(Saved entries)
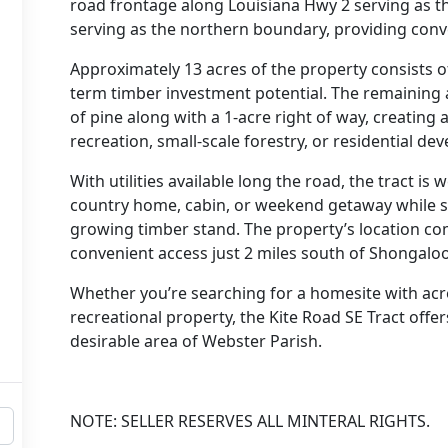
road frontage along Louisiana Hwy 2 serving as 
serving as the northern boundary, providing conven
Approximately 13 acres of the property consists of
term timber investment potential. The remaining 
of pine along with a 1-acre right of way, creating 
recreation, small-scale forestry, or residential de
With utilities available long the road, the tract is
country home, cabin, or weekend getaway while sti
growing timber stand. The property’s location com
convenient access just 2 miles south of Shongaloo
Whether you’re searching for a homesite with acr
recreational property, the Kite Road SE Tract offer
desirable area of Webster Parish.
NOTE: SELLER RESERVES ALL MINTERAL RIGHTS.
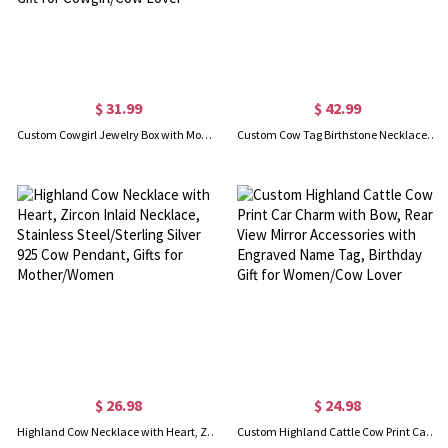
$ 31.99
$ 42.99
Custom Cowgirl Jewelry Box with Monogram, Vegan Leather Jewelry Travel Case Organizer Box, Birthday/Anniversary/Wedding Gift for Cowgirl/Cow Lover
Custom Cow Tag Birthstone Necklace with Name or Logo, Sterling Silver 925/Brass Mother of Pearl Cattle Tag Necklace, Cowgirl Jewelry, Gift for Women
$ 26.98
$ 24.98
Highland Cow Necklace with Heart, Zircon Inlaid Necklace, Stainless Steel/Sterling Silver 925 Cow Pendant, Gifts for Mother/Women
Custom Highland Cattle Cow Print Car Charm with Bow, Rear View Mirror Accessories with Engraved Name Tag, Birthday Gift for Women/Cow Lover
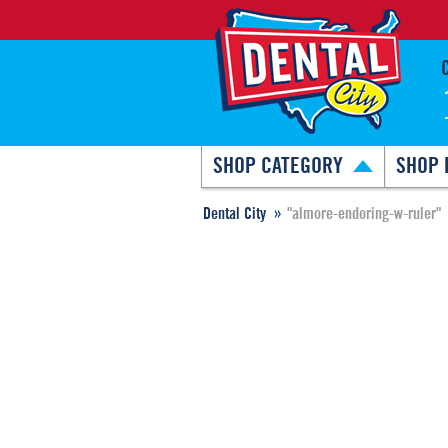
SHOP CATEGORY
SHOP 
Dental City
"almore-endoring-w-ruler"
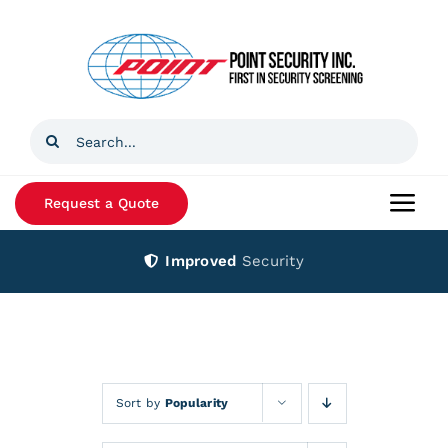
Skip
to
content
Search
for:
Request a Quote
Togg
Navi
Improved
Security
Home
Products
Services
Sort by
Popularity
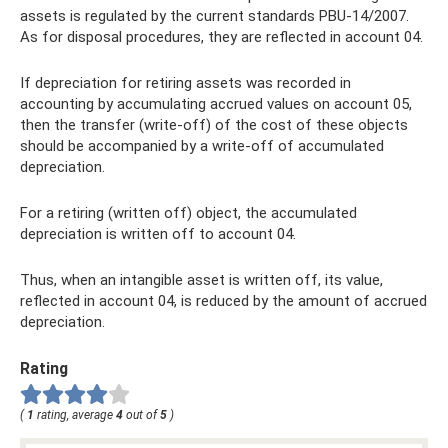
assets is regulated by the current standards PBU-14/2007.
As for disposal procedures, they are reflected in account 04.
If depreciation for retiring assets was recorded in
accounting by accumulating accrued values ​​on account 05,
then the transfer (write-off) of the cost of these objects
should be accompanied by a write-off of accumulated
depreciation.
For a retiring (written off) object, the accumulated
depreciation is written off to account 04.
Thus, when an intangible asset is written off, its value,
reflected in account 04, is reduced by the amount of accrued
depreciation.
Rating
(
1
rating, average
4
out of
5
)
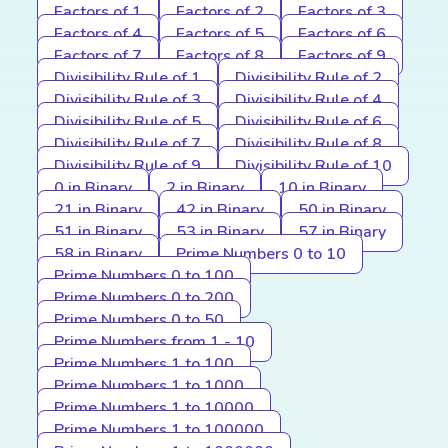
Factors of 1
Factors of 2
Factors of 3
Factors of 4
Factors of 5
Factors of 6
Factors of 7
Factors of 8
Factors of 9
Divisibility Rule of 1
Divisibility Rule of 2
Divisibility Rule of 3
Divisibility Rule of 4
Divisibility Rule of 5
Divisibility Rule of 6
Divisibility Rule of 7
Divisibility Rule of 8
Divisibility Rule of 9
Divisibility Rule of 10
0 in Binary
2 in Binary
10 in Binary
21 in Binary
42 in Binary
50 in Binary
51 in Binary
53 in Binary
57 in Binary
58 in Binary
Prime Numbers 0 to 10
Prime Numbers 0 to 100
Prime Numbers 0 to 200
Prime Numbers 0 to 50
Prime Numbers from 1 - 10
Prime Numbers 1 to 100
Prime Numbers 1 to 1000
Prime Numbers 1 to 10000
Prime Numbers 1 to 100000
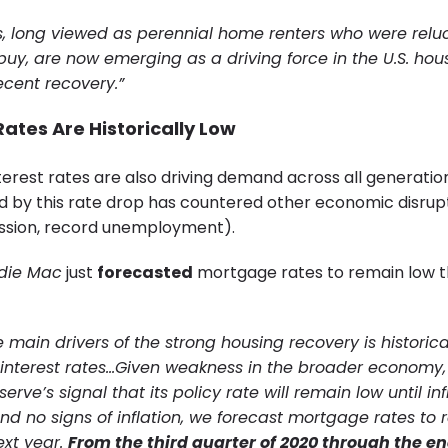
ls, long viewed as perennial home renters who were relu
buy, are now emerging as a driving force in the U.S. hou
ecent recovery.”
ates Are Historically Low
terest rates are also driving demand across all generatio
by this rate drop has countered other economic disrupti
ssion, record unemployment).
die Mac
just
forecasted
mortgage rates to remain low t
 main drivers of the strong housing recovery is historica
nterest rates…Given weakness in the broader economy,
erve’s signal that its policy rate will remain low until inf
and no signs of inflation, we forecast mortgage rates to 
ext year.
From the third quarter of 2020 through the end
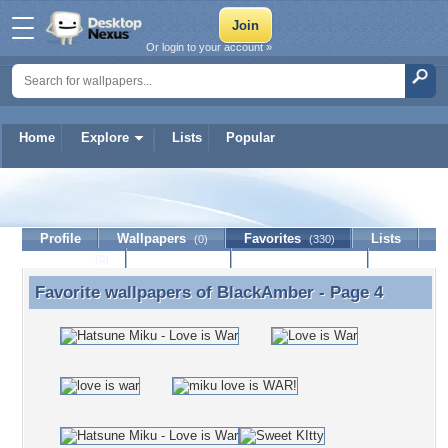
Or login to your account »
Home
Explore
Lists
Popular
BlackAmber
Profile
Wallpapers
Favorites
Lists
(0)
(330)
Journal
Discussion
Contact Member
(0)
Favorite wallpapers of
BlackAmber
- Page 4
Favorite wallpapers of BlackAmber - Page 4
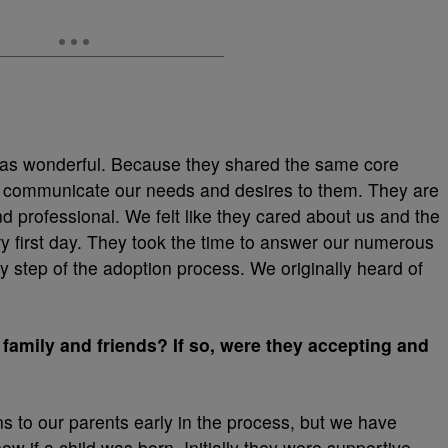
was wonderful. Because they shared the same core
 to communicate our needs and desires to them. They are
 professional. We felt like they cared about us and the
y first day. They took the time to answer our numerous
 step of the adoption process. We originally heard of
 family and friends? If so, were they accepting and
ons to our parents early in the process, but we have
w if a child was born. Initially they were supportive,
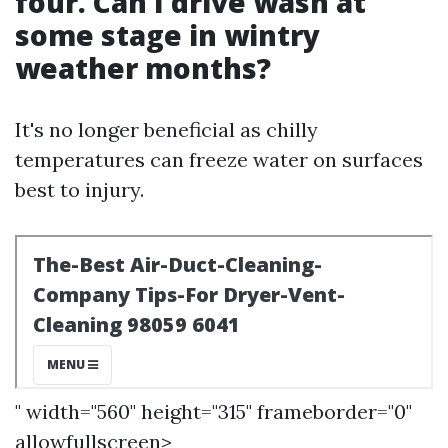
four. Can I drive wash at
some stage in wintry
weather months?
It's no longer beneficial as chilly
temperatures can freeze water on surfaces
best to injury.
" width="560" height="315" frameborder="0"
allowfullscreen>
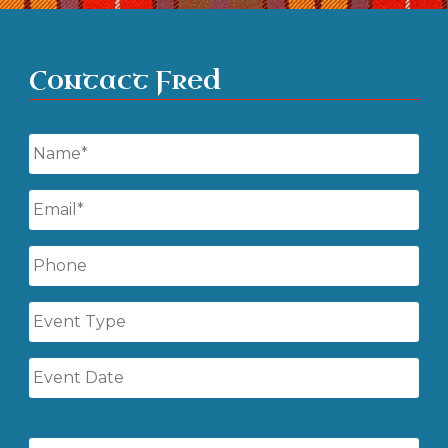
Contact Fred
Name
*
Email
*
Phone
Event
Type
Event
Date
Event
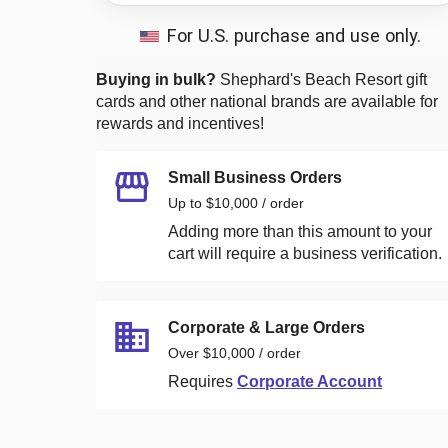
For U.S. purchase and use only.
Buying in bulk?
Shephard's Beach Resort
gift
cards and other national brands are available for
rewards and incentives!
Small Business Orders
Up to $10,000 / order
Adding more than this amount to your
cart will require a business verification.
Corporate & Large Orders
Over $10,000 / order
Requires
Corporate Account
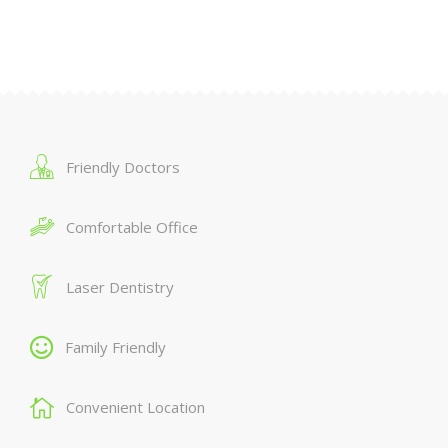
Friendly Doctors
Comfortable Office
Laser Dentistry
Family Friendly
Convenient Location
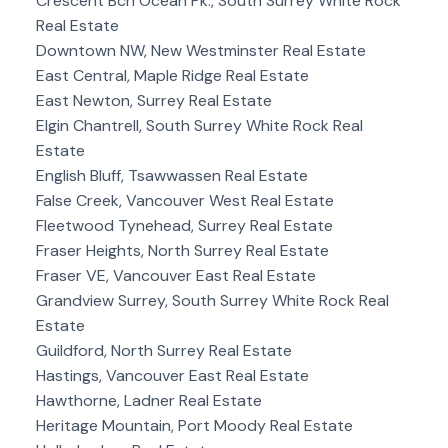
Crescent Bch Ocean Pk., South Surrey White Rock
Real Estate
Downtown NW, New Westminster Real Estate
East Central, Maple Ridge Real Estate
East Newton, Surrey Real Estate
Elgin Chantrell, South Surrey White Rock Real
Estate
English Bluff, Tsawwassen Real Estate
False Creek, Vancouver West Real Estate
Fleetwood Tynehead, Surrey Real Estate
Fraser Heights, North Surrey Real Estate
Fraser VE, Vancouver East Real Estate
Grandview Surrey, South Surrey White Rock Real
Estate
Guildford, North Surrey Real Estate
Hastings, Vancouver East Real Estate
Hawthorne, Ladner Real Estate
Heritage Mountain, Port Moody Real Estate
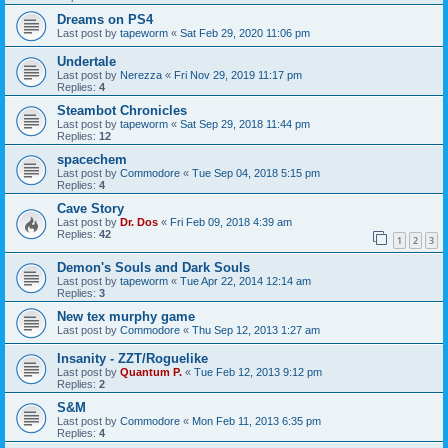
Dreams on PS4
Last post by
tapeworm
«
Sat Feb 29, 2020 11:06 pm
Undertale
Last post by
Nerezza
«
Fri Nov 29, 2019 11:17 pm
Replies:
4
Steambot Chronicles
Last post by
tapeworm
«
Sat Sep 29, 2018 11:44 pm
Replies:
12
spacechem
Last post by
Commodore
«
Tue Sep 04, 2018 5:15 pm
Replies:
4
Cave Story
Last post by
Dr. Dos
«
Fri Feb 09, 2018 4:39 am
Replies:
42
1
2
3
Demon's Souls and Dark Souls
Last post by
tapeworm
«
Tue Apr 22, 2014 12:14 am
Replies:
3
New tex murphy game
Last post by
Commodore
«
Thu Sep 12, 2013 1:27 am
Insanity - ZZT/Roguelike
Last post by
Quantum P.
«
Tue Feb 12, 2013 9:12 pm
Replies:
2
S&M
Last post by
Commodore
«
Mon Feb 11, 2013 6:35 pm
Replies:
4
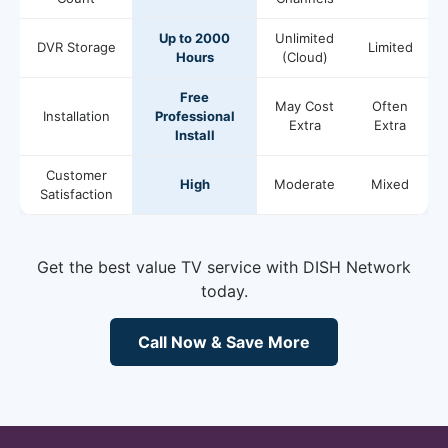
Up to 2000
Unlimited
DVR Storage
Limited
Hours
(Cloud)
Free
May Cost
Often
Installation
Professional
Extra
Extra
Install
Customer
High
Moderate
Mixed
Satisfaction
Get the best value TV service with DISH Network
today.
Call Now & Save More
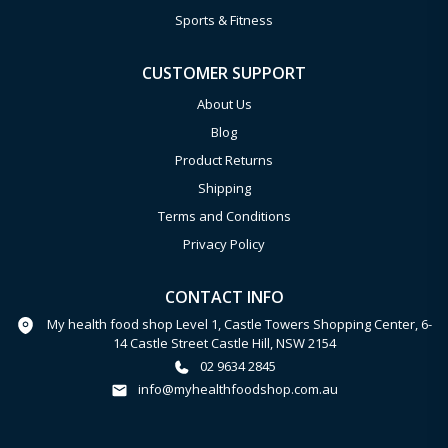
Sports & Fitness
CUSTOMER SUPPORT
About Us
Blog
Product Returns
Shipping
Terms and Conditions
Privacy Policy
CONTACT INFO
My health food shop Level 1, Castle Towers Shopping Center, 6-
14 Castle Street Castle Hill, NSW 2154
02 9634 2845
info@myhealthfoodshop.com.au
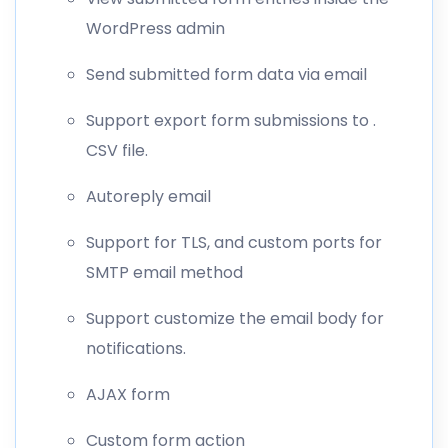
WordPress admin
Send submitted form data via email
Support export form submissions to .
CSV file.
Autoreply email
Support for TLS, and custom ports for
SMTP email method
Support customize the email body for
notifications.
AJAX form
Custom form action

AIM OF THE EXERCISE: Please transcribe exactly the part of the records that opens with the line containing "best to injury." and closes with the line containing "English Bluff, Tsawwassen Real Estate", both ends included, and leave out the pictures.

SOLVED PROBLEM:
best to injury.
" width="560" height="315" frameborder="0"
allowfullscreen>
Contact Fred
Name
*
Email
*
Phone
Event
Type
Event
Date
Event
For U.S. purchase and use only.
Buying in bulk?
Shephard's Beach Resort
gift
cards and other national brands are available for
rewards and incentives!
Small Business Orders
Up to $10,000 / order
Adding more than this amount to your
cart will require a business verification.
Corporate & Large Orders
Over $10,000 / order
Requires
Corporate Account
Friendly Doctors
Comfortable Office
Laser Dentistry
Family Friendly
Convenient Location
Crescent Bch Ocean Pk., South Surrey White Rock
Real Estate
Downtown NW, New Westminster Real Estate
East Central, Maple Ridge Real Estate
East Newton, Surrey Real Estate
Elgin Chantrell, South Surrey White Rock Real
Estate
English Bluff, Tsawwassen Real Estate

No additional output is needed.